As discussed in a recent post, for the last few years power consumption has become one of the predominant issues in chip design, leading the industry down the path to multi-core processors and beyond. But clever architectural designs and sophisticated circuit techniques are only a few of a myriad of ways in dealing with the problem – how about improving the way chips are being cooled? This might seem at first like a band aid for power inefficient design, until the realization sets in that the industry is way past the point where a band aid might help and that already there are major problem with cooling chips; simply take a look at some of the monstrosities that can be found in desktop PCs and servers these days. Well, there might be some relief on the horizon, curtsey of Purdue University and their recent breakthrough in chip cooling. Using what the team refers to as ionic wind engines, the researchers were able to increase the heat-transfer coefficient by 250% percent when combined with a traditional fan. A higher heat-transfer coefficient indicates a more efficient cooling process, thus leading to a possible decrease in heat-sink and fan sizes that might be required to cool a particular component, which in turn might enable thinner electronic devices.
The key idea that leads to the vastly improved heat-transfer coefficient lies in the research team’s ability to increase the airflow at the surface of the chip, which is where the ionic wind engines come into play. These engines are created through closely spaced electrodes near the chip surface. When voltage is applied, electrically charge atoms, or ions, travel between the negatively charged electrode and the positively charged electrode.
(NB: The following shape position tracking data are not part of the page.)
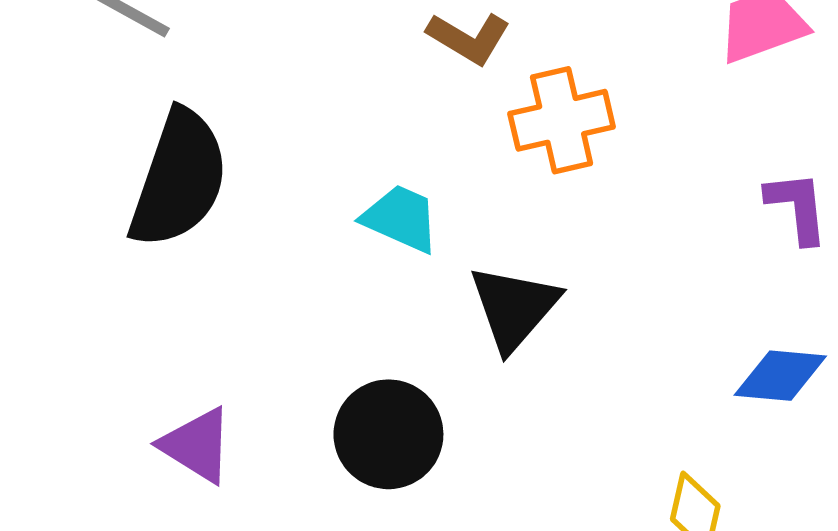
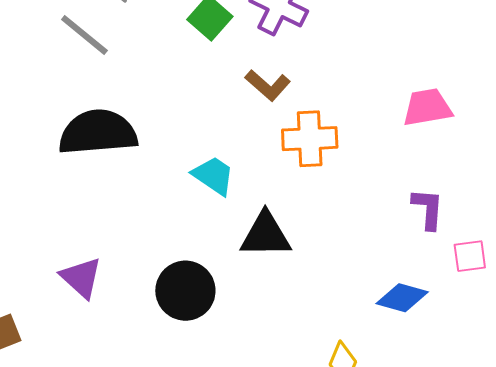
black semicircle: (179, 179) -> (98, 132), turned -124
black triangle: (514, 308) -> (266, 235), turned 38

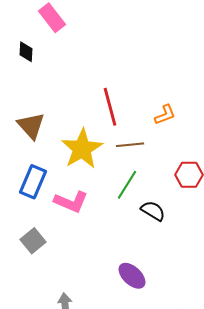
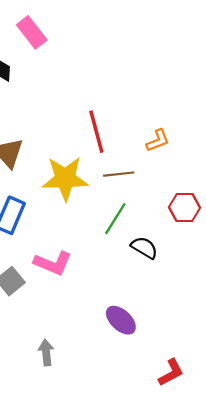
yellow star: (82, 149) -> (65, 178), turned 30
pink L-shape: (71, 202) -> (53, 263), moved

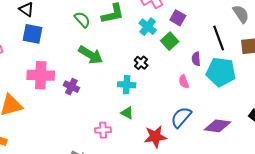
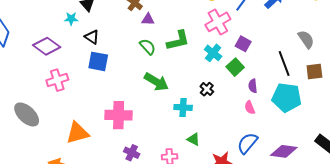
purple semicircle: (196, 59) -> (253, 86), moved
pink cross: (41, 75) -> (119, 115), moved
cyan cross: (127, 85) -> (183, 107), moved
purple cross: (71, 87) -> (132, 153), moved

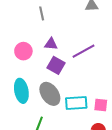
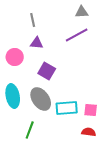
purple triangle: (51, 44) -> (37, 43), moved
purple line: (83, 51) -> (77, 35), moved

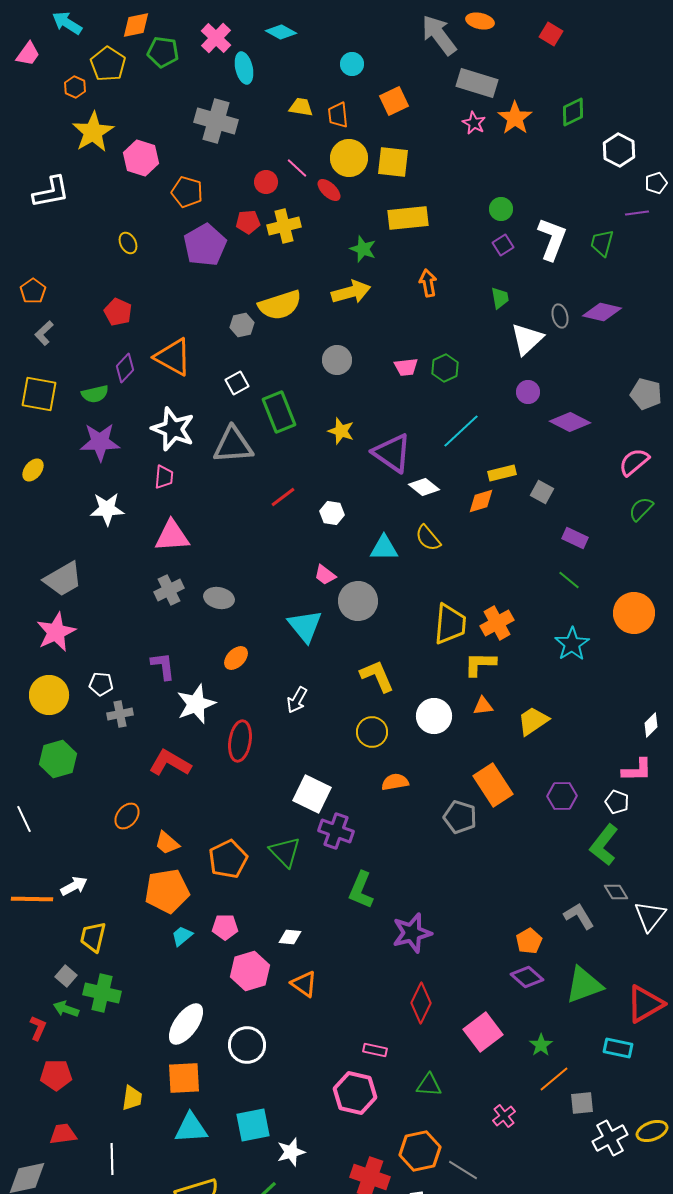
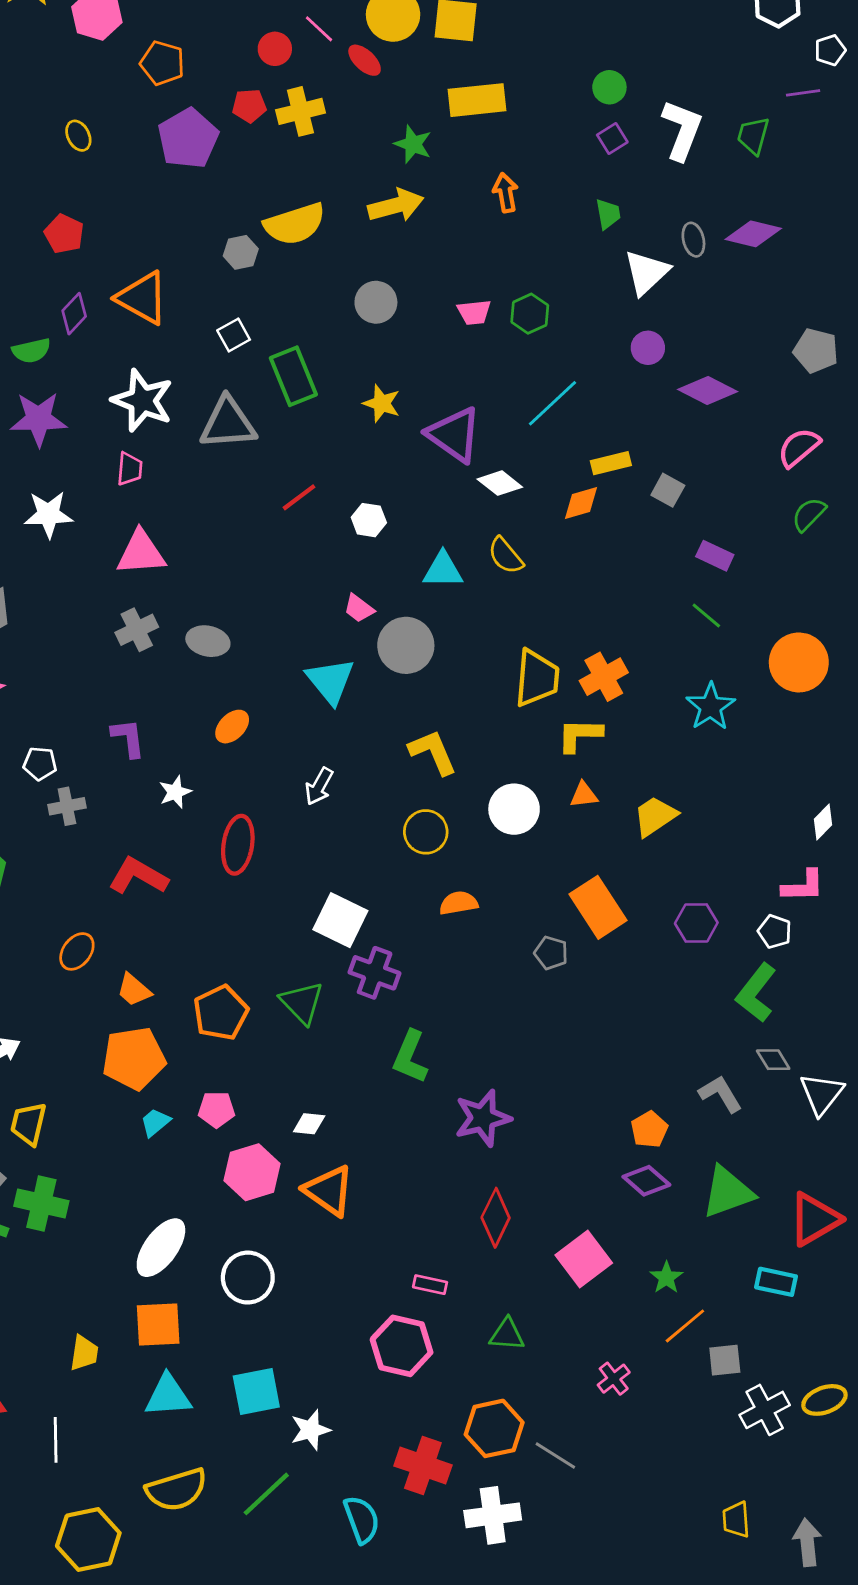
white star: (196, 704) -> (175, 792), size x0.6
gray pentagon: (460, 817) -> (551, 953), size x0.7
orange triangle: (304, 984) -> (329, 1191), size x1.4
However, on their journey they encounter positively charged air particles, and become positively charged atoms themselves. Instead of continuing their journey the positively charged atoms do a u-turn so to say and proceed back to the negative electrode, thus completing the ionic wind engine. The oppositely charged electrodes are not placed next to each other as one might initially assume, but rather are placed vertically on top of each other with a fixed spacing in-between. This minimizes the no-slip effect that is caused when air flows over an object, by ensuring that the molecules closest to the surface of the object don’t remain stationary. In other words, the ionic wind engines ensure there is a good molecule circulation away from the chip surface, where it is needed most – which is not the case with traditional air-based cooling.
There is still plenty of work that needs to be done and commercial applications are not expected for at least another three years by which time the team hopes to have the technology working reliably at the micron scale. Nevertheless, some cooling relief seems to be on the horizon.